Sırtında taşıdığı onca yaptırım yüküne rağmen, Ortadoğu’da genişleyen bir etki alanı ile İran, hem Suudi Arabistan, hem de İsrail tarafından önemli bir tehdit olarak algılanmaya devam ediyor. İşte farklı iki noktadan, aynı yöne, aynı güvenlik endişesiyle bakış, ezeli düşman iki ülkeyi, (geçici) bir işbirliğine itmiş durumda.
Normalleşmeye meyleden ilişkilerin başlangıcı
Aslında İsrail ve Suudi Arabistan arasındaki buzlar, Kral Fahd’ın İsrail’in ‘var olma hakkı’nı reddetmeyi (right to exist) terkettiği 1982 yılından itibaren erimeye başlamıştı. Ancak ilişkilerin belli belirsiz ilerlemesi için, iki ülkenin bir on yıl daha beklemesi gerekmişti. 1991 yılı bu açıdan, Madrid Konferansı bünyesinde oluşturulan beş çalışma grubu ile her iki ülke heyetlerine de bir araya gelme fırsatı verdiği ve bölgesel sorunlara fikir üretme iradesi oluşturduğu için önemli bir konferans olmuştu.
2002 yılında Kral Abdullah girişimi olarak da bilinen Arap Barış Girişimi (Arab Peace Initiative - API), Suudi Arabistan’ın, İsrail-Filistin sorununa yapıcı çözüm üretmek ve İki Devletli Çözüme (Two State - Solution) yön vermek için, elini taşın altına koyduğu yapıcı bir yaklaşım olarak, Arap - İsrail yakınlaşmasına da zemin hazırladığı bir hamleydi.

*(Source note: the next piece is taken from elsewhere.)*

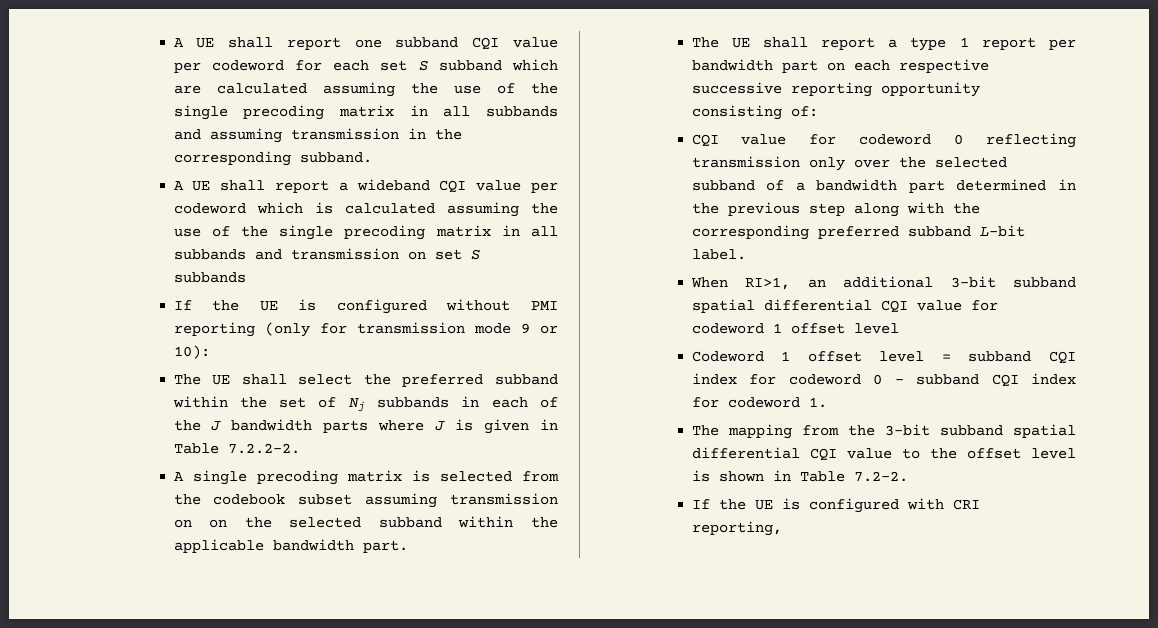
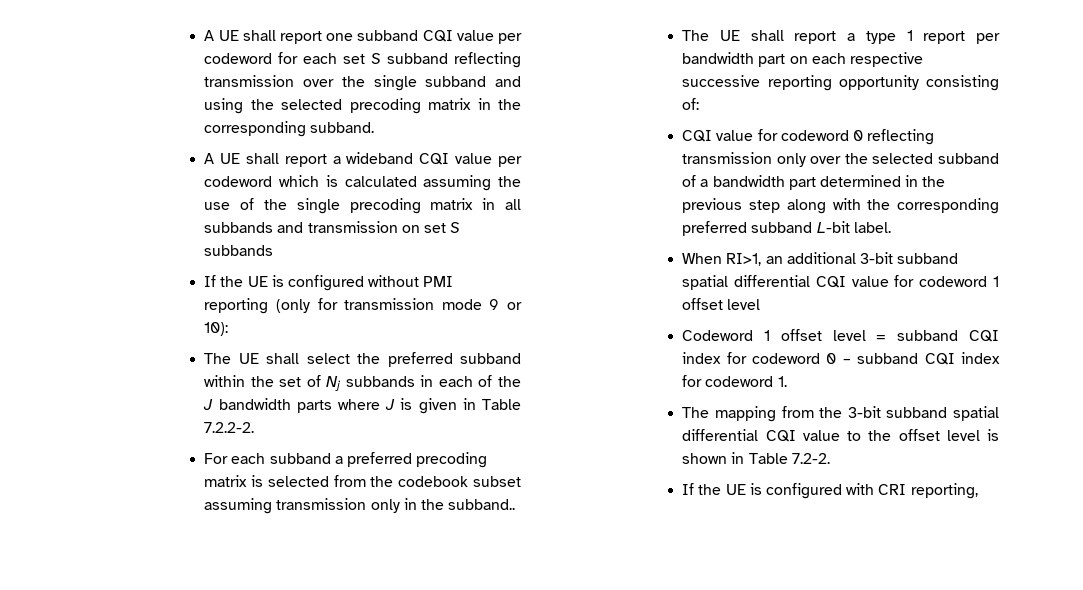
[512,59,558,71] [173,82,558,97] [173,105,558,120] [173,128,399,143] which are calculated assuming the use of the single precoding matrix in all subbands and assuming transmission -> [453,52,521,68] [204,75,521,91] [204,98,472,114] reflecting transmission over the single subband and using the selected precoding matrix
[173,470,247,485] A single -> [204,452,413,467] For each subband a preferred
[173,516,558,528] [173,539,408,553] on on the selected subband within the applicable bandwidth part. -> [370,498,516,513] only in the subband..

İhsan-ı şahane olarak takdim edilse bile
API, adeta Kral tarafından İsrail’e bir ‘ihsan’ı şahane’ gibi takdim edilmişti. Yine de olumlu bir adımdı. Üstelik Arap dünyası, İsrail ile ilişkilerin normalleşmesini, belki ilk defa bu kadar somut öneri ve taleplere bağlamıştı. Evet, API, İsrail’e, bazı koşullar öne sürüyor, İsrail’in Filistin halkına vereceği tavizlerin, memnuniyetle karşılanacağı ve mükâfatsız bırakılmayacağını ifade ediyordu. Koşullar arasında, İsrail’in 1967 sınırlarına çekilmesi gibi cevap vermesi imkânsız olan bazı talepler de vardı. Fiilen çok zor olan toprak değiş-tokuşu ve mültecilerin geri dönmesi talepleri de. Ama diyalog başlamıştı bir kere.
Bu arada Kral Abdullah’ın başlattığı API yanı sıra, Suudi Arabistan da İsrail-Filistin barışına düşünsel sermaye koymaya söz verince, Körfez İşbirliği (Gulf Cooperation Council - GCC) ortakları olan Umman Sultanlığı ile Katar’dan da destek buldu. Kral Abdullah ile başlayan dialog, semeresini vermeye, İsrail ile zaten üstü örtülü, ama işlevsel bir işbirliği içinde bulunan Körfez ülkeleri kalkanlarını indirmeye başladı.
Ortak geleceğe ortak çıkar damgası
Katar ve Umman Sultanlığı, zaten uzun bir zamandan beri, sulama ve deniz suyu arıtma (desalinasyon) projelerinde İsrail teknolojilerine başvuruyor, çölde susuzluğa dayanıklı domates ve karpuz yetiştirme çabalarında, İsrail tohumlarını kullanıyorlardı. Ürdün - İsrail ortak projelerinin semeresini, Eliat - Akabe tesislerinde gördüklerinden dolayı bu yakınlaşma, onların ticari zihniyetlerine de uyuyordu. Artık aralarına Suudi Arabistan’ın da bir şekilde katılmasından tüm bölge, daha büyük faydalar elde edebilirdi. O halde ihsan-ı şahane olarak sunulan yakınlaşma, aslında barışa da hizmet edecek bir karşılıklı çıkar oydaşmasıydı.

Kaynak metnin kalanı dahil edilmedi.